I hated school because I struggled, both socially and academically. Okay, let me rephrase that: I liked school, but school didn’t like me. I found it difficult and isolating. I had no understanding of why I struggled, I just knew I did.
Why I struggled to learn would only become apparent to me years later – it was because of neurological difficulties and rewiring from my cerebral palsy. I never stood out, I merely existed; or perhaps I did stand out because it was obvious I was different.
I was slow to learn and struggled academically and with my handwriting. I still have my handwriting to deal with. Falling behind in school was a daily occurrence and being told to speed up was another. When the rest of the class had already got their notes down, I was lagging behind.

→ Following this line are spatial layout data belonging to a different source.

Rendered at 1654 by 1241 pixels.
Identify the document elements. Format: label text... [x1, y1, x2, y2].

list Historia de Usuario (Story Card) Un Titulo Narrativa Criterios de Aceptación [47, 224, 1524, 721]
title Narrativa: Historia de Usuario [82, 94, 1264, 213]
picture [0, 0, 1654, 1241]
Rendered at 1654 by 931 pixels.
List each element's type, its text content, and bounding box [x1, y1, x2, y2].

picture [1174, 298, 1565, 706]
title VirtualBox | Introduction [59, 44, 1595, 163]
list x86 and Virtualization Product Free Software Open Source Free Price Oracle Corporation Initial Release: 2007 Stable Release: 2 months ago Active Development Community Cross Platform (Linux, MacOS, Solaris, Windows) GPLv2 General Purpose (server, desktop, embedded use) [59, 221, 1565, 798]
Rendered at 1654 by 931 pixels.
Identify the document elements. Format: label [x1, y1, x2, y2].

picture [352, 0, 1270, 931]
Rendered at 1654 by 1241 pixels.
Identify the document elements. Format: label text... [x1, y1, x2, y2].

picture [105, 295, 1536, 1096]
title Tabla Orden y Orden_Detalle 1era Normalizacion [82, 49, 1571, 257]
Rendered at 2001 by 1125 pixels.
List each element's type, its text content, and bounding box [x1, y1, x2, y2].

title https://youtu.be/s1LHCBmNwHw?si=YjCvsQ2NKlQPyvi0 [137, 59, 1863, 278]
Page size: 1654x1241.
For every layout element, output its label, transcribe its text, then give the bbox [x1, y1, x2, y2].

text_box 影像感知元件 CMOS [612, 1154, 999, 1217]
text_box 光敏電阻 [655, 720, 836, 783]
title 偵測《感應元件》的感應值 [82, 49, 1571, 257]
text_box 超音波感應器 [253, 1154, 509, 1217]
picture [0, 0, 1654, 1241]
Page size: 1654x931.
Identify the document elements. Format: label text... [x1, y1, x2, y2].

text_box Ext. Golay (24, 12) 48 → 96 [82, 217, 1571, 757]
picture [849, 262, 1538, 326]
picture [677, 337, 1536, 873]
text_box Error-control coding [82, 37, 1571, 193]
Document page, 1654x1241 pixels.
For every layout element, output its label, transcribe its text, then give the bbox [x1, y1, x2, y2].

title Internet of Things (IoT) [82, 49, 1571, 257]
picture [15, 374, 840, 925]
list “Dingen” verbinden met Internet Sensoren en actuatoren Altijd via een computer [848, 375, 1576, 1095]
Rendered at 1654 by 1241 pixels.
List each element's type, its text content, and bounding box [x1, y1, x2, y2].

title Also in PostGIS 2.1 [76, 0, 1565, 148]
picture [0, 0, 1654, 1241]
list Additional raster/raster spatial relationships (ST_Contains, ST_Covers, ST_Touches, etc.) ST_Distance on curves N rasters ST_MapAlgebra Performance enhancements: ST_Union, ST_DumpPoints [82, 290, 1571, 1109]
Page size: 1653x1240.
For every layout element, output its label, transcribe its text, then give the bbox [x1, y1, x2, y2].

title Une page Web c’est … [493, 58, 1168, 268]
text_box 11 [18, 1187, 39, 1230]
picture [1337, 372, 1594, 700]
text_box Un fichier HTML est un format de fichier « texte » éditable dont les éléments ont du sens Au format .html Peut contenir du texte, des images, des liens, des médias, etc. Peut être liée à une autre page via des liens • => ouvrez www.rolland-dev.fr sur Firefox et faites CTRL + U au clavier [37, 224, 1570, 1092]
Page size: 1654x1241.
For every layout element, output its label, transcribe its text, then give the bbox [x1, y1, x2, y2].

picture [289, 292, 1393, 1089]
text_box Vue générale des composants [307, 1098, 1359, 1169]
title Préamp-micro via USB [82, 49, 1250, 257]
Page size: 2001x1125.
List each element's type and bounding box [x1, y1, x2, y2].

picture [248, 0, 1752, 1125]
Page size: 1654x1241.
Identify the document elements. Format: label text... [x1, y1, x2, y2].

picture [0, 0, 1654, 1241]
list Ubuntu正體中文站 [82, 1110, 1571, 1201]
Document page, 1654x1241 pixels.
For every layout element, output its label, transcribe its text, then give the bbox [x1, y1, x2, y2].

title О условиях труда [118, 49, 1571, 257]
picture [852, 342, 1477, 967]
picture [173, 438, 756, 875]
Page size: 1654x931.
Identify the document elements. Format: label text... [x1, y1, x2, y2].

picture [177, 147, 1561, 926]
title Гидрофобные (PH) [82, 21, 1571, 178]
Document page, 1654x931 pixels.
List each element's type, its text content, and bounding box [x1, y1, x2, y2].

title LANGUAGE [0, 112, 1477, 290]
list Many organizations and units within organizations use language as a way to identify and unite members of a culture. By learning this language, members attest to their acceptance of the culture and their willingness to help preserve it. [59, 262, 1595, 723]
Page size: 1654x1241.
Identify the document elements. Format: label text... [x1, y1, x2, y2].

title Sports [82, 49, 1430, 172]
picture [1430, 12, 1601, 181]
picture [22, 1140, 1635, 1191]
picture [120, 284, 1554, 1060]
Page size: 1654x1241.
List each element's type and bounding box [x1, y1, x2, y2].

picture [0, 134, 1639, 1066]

I find it sad that in my school years, none of my teachers asked why I was struggling. In school I was slow to understand even the basics of what I was being taught. My school reports highlighted problems, all of which were ignored. There was no follow-through between school, home, my parents, parents’ evenings, or the marks on my reports.
My parents knew I struggled but did little to help me. My father said I would catch up. In the meantime, I was continually being picked up for a lack of substance to homework and schoolwork. I didn’t realise my lack of substance or ability had anything to do with my neurological impairments and cerebral palsy.
There was no joined-up thinking. I was well-behaved in school, but in my mind, I had already given up. Growing up I was considered lazy, and if they thought I was stupid, nobody said.
The irony is that I was neither, I was struggling academically and with no support, I struggled even more. Years later, my successful studies and my website show a different story.
With the right support and guidance from home and school I know I could have achieved more and although it would go on to take me many years to work out how to learn, I have now found a different way that works for me.